* **TO BE DONE**: Locate every row below that contains the string "instances" and copy each of those rows in full.

Data entries
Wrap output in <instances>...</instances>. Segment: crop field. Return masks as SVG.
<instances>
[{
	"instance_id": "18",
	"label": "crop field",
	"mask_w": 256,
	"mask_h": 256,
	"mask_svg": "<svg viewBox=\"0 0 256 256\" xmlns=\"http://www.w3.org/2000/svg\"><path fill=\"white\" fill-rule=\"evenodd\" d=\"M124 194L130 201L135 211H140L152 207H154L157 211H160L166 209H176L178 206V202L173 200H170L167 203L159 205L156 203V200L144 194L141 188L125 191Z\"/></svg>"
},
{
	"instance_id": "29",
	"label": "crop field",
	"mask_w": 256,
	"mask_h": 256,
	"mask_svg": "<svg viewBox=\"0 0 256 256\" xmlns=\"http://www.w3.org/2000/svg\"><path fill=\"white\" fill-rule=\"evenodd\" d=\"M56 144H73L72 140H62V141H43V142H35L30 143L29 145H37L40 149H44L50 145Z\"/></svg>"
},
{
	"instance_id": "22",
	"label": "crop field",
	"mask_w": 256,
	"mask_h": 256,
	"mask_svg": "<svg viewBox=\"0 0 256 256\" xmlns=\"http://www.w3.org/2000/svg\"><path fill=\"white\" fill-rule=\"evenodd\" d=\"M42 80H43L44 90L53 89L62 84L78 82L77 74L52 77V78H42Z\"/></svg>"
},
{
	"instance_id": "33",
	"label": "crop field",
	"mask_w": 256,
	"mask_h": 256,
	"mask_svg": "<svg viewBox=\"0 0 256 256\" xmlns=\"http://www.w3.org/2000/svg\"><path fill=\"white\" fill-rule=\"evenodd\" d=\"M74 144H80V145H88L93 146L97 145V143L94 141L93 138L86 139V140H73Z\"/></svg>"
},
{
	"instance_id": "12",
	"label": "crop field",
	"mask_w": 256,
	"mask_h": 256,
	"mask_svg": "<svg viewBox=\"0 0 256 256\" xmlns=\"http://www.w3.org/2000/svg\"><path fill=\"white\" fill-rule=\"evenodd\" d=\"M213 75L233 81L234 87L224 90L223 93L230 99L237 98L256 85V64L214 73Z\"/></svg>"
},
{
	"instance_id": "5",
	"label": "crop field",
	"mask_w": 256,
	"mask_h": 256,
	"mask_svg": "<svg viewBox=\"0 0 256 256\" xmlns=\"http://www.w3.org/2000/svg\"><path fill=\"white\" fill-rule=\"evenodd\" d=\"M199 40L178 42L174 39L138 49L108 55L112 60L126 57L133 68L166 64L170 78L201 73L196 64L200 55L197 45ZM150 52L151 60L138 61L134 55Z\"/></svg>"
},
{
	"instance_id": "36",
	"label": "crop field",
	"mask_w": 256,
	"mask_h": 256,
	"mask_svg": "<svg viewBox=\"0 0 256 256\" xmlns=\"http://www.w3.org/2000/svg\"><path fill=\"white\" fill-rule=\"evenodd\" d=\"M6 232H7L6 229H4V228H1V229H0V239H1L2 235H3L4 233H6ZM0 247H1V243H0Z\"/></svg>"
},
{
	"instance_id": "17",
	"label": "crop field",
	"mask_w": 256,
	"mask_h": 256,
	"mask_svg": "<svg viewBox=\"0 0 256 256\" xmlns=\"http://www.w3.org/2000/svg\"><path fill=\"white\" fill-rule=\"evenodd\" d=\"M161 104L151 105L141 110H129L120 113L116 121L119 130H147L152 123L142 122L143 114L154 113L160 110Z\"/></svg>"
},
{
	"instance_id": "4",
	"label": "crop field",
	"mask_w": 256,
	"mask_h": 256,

* **RESULT BELOW**:
Wrap output in <instances>...</instances>. Segment: crop field. Return masks as SVG.
<instances>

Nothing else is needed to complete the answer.